*What is required:* Reply only with how many lines below contain "nulla".

(Stored data entries)
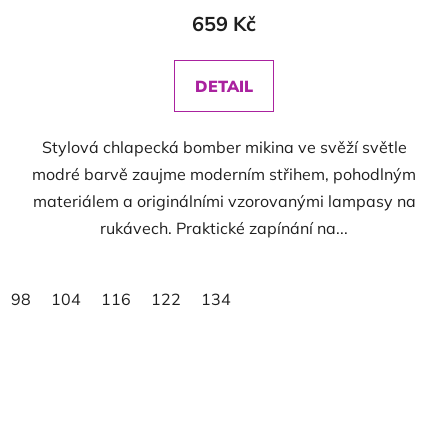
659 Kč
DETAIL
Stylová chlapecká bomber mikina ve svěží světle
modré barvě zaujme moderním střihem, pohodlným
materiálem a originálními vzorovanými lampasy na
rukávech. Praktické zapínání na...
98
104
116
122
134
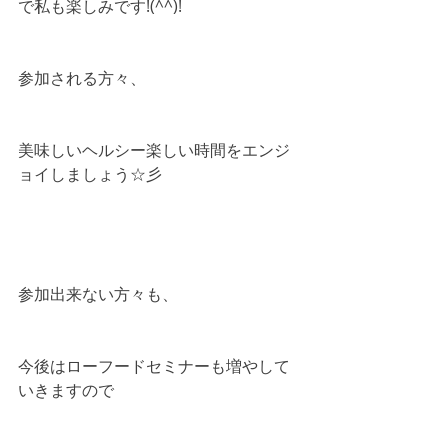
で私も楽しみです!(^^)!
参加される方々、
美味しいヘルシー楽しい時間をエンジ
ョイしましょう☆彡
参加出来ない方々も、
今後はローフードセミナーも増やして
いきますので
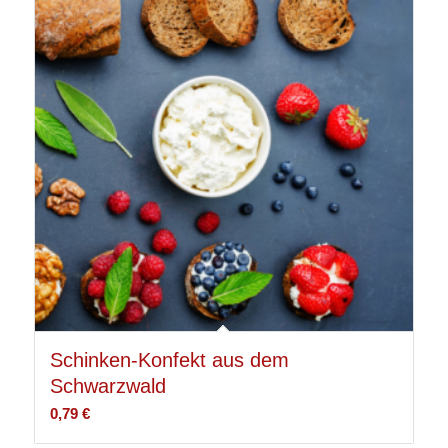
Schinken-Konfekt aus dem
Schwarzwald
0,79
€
---
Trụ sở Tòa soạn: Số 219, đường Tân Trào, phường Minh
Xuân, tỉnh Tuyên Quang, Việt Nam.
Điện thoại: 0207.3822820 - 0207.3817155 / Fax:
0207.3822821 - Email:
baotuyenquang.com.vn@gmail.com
==
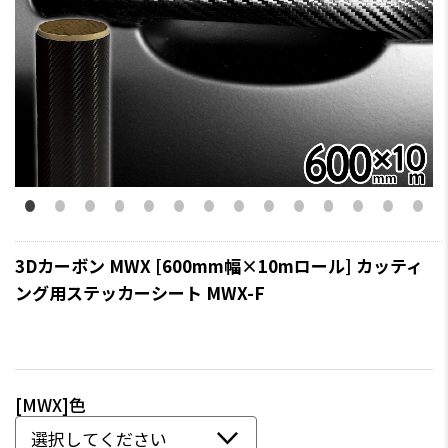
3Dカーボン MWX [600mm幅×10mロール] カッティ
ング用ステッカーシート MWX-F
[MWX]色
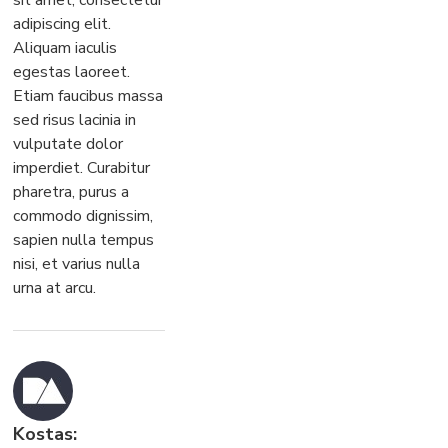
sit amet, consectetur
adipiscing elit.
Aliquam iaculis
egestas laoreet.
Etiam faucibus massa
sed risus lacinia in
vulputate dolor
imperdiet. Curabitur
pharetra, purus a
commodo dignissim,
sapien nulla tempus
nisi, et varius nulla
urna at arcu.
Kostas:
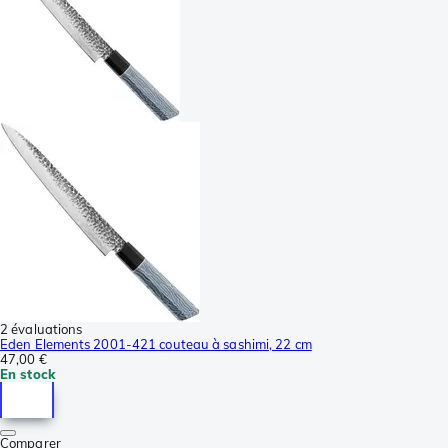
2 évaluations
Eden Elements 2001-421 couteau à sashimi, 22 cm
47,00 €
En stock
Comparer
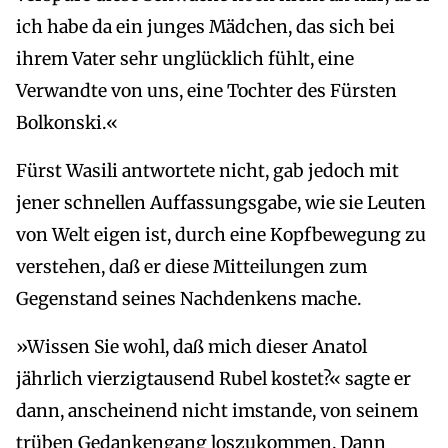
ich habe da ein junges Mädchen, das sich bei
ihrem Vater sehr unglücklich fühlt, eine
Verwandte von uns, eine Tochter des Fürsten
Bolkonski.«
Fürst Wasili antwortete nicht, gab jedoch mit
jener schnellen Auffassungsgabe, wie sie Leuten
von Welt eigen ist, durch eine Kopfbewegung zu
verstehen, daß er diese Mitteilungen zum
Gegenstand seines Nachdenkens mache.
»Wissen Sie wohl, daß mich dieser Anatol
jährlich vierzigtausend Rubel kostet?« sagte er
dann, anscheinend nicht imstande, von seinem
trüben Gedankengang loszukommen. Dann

*Your response:* 2